=== SUPPLIED DATA ===

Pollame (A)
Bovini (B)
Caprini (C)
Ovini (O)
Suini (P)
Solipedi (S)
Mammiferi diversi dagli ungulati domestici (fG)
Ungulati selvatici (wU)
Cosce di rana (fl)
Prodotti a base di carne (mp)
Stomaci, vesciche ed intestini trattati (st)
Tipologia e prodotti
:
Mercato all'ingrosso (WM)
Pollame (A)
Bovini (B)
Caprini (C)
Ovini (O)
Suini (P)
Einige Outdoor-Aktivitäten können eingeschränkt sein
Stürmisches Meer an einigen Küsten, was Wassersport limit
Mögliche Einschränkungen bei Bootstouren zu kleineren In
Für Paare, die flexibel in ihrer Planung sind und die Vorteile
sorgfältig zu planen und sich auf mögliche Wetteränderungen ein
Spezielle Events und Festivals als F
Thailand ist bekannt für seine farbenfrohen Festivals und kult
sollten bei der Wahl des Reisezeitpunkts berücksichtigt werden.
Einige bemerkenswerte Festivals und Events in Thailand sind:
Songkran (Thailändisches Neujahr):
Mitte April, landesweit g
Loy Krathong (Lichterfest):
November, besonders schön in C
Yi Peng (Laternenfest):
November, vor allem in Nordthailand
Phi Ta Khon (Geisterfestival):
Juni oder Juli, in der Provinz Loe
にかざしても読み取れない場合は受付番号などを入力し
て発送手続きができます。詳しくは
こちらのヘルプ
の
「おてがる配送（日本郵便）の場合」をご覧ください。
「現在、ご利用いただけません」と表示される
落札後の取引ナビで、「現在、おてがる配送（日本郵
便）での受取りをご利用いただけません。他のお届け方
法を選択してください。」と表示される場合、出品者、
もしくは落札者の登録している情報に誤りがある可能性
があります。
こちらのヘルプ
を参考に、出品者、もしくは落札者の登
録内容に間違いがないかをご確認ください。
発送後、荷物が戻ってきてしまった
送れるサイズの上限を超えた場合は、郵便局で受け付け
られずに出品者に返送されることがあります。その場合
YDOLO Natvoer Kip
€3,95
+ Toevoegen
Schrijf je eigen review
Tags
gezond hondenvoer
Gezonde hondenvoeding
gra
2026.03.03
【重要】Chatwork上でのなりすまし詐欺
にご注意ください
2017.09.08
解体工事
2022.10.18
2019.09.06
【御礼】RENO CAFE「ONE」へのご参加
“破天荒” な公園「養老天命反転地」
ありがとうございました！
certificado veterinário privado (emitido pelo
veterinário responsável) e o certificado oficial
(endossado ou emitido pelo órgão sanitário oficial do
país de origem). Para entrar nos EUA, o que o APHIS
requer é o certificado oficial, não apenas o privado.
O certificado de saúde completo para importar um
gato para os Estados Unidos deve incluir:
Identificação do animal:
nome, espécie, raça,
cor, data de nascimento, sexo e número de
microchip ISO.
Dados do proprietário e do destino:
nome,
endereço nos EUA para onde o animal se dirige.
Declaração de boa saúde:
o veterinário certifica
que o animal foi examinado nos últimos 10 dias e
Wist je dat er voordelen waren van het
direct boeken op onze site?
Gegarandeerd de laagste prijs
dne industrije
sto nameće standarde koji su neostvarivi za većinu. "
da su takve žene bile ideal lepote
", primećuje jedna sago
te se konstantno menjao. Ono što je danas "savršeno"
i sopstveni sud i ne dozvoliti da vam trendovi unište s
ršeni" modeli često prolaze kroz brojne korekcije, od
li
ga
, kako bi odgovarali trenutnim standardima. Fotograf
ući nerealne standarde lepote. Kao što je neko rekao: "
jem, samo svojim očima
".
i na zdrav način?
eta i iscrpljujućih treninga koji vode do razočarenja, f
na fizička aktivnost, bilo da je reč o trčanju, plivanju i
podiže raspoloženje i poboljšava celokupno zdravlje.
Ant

===

* HOW TO COMPLETE THIS TASK
Please rewrite the material above with "Volatili" in place of every "Pollame", leaving everything else unchanged.

* OUTPUT BELOW
Volatili (A)
Bovini (B)
Caprini (C)
Ovini (O)
Suini (P)
Solipedi (S)
Mammiferi diversi dagli ungulati domestici (fG)
Ungulati selvatici (wU)
Cosce di rana (fl)
Prodotti a base di carne (mp)
Stomaci, vesciche ed intestini trattati (st)
Tipologia e prodotti
:
Mercato all'ingrosso (WM)
Volatili (A)
Bovini (B)
Caprini (C)
Ovini (O)
Suini (P)
Einige Outdoor-Aktivitäten können eingeschränkt sein
Stürmisches Meer an einigen Küsten, was Wassersport limit
Mögliche Einschränkungen bei Bootstouren zu kleineren In
Für Paare, die flexibel in ihrer Planung sind und die Vorteile
sorgfältig zu planen und sich auf mögliche Wetteränderungen ein
Spezielle Events und Festivals als F
Thailand ist bekannt für seine farbenfrohen Festivals und kult
sollten bei der Wahl des Reisezeitpunkts berücksichtigt werden.
Einige bemerkenswerte Festivals und Events in Thailand sind:
Songkran (Thailändisches Neujahr):
Mitte April, landesweit g
Loy Krathong (Lichterfest):
November, besonders schön in C
Yi Peng (Laternenfest):
November, vor allem in Nordthailand
Phi Ta Khon (Geisterfestival):
Juni oder Juli, in der Provinz Loe
にかざしても読み取れない場合は受付番号などを入力し
て発送手続きができます。詳しくは
こちらのヘルプ
の
「おてがる配送（日本郵便）の場合」をご覧ください。
「現在、ご利用いただけません」と表示される
落札後の取引ナビで、「現在、おてがる配送（日本郵
便）での受取りをご利用いただけません。他のお届け方
法を選択してください。」と表示される場合、出品者、
もしくは落札者の登録している情報に誤りがある可能性
があります。
こちらのヘルプ
を参考に、出品者、もしくは落札者の登
録内容に間違いがないかをご確認ください。
発送後、荷物が戻ってきてしまった
送れるサイズの上限を超えた場合は、郵便局で受け付け
られずに出品者に返送されることがあります。その場合
YDOLO Natvoer Kip
€3,95
+ Toevoegen
Schrijf je eigen review
Tags
gezond hondenvoer
Gezonde hondenvoeding
gra
2026.03.03
【重要】Chatwork上でのなりすまし詐欺
にご注意ください
2017.09.08
解体工事
2022.10.18
2019.09.06
【御礼】RENO CAFE「ONE」へのご参加
“破天荒” な公園「養老天命反転地」
ありがとうございました！
certificado veterinário privado (emitido pelo
veterinário responsável) e o certificado oficial
(endossado ou emitido pelo órgão sanitário oficial do
país de origem). Para entrar nos EUA, o que o APHIS
requer é o certificado oficial, não apenas o privado.
O certificado de saúde completo para importar um
gato para os Estados Unidos deve incluir:
Identificação do animal:
nome, espécie, raça,
cor, data de nascimento, sexo e número de
microchip ISO.
Dados do proprietário e do destino:
nome,
endereço nos EUA para onde o animal se dirige.
Declaração de boa saúde:
o veterinário certifica
que o animal foi examinado nos últimos 10 dias e
Wist je dat er voordelen waren van het
direct boeken op onze site?
Gegarandeerd de laagste prijs
dne industrije
sto nameće standarde koji su neostvarivi za većinu. "
da su takve žene bile ideal lepote
", primećuje jedna sago
te se konstantno menjao. Ono što je danas "savršeno"
i sopstveni sud i ne dozvoliti da vam trendovi unište s
ršeni" modeli često prolaze kroz brojne korekcije, od
li
ga
, kako bi odgovarali trenutnim standardima. Fotograf
ući nerealne standarde lepote. Kao što je neko rekao: "
jem, samo svojim očima
".
i na zdrav način?
eta i iscrpljujućih treninga koji vode do razočarenja, f
na fizička aktivnost, bilo da je reč o trčanju, plivanju i
podiže raspoloženje i poboljšava celokupno zdravlje.
Ant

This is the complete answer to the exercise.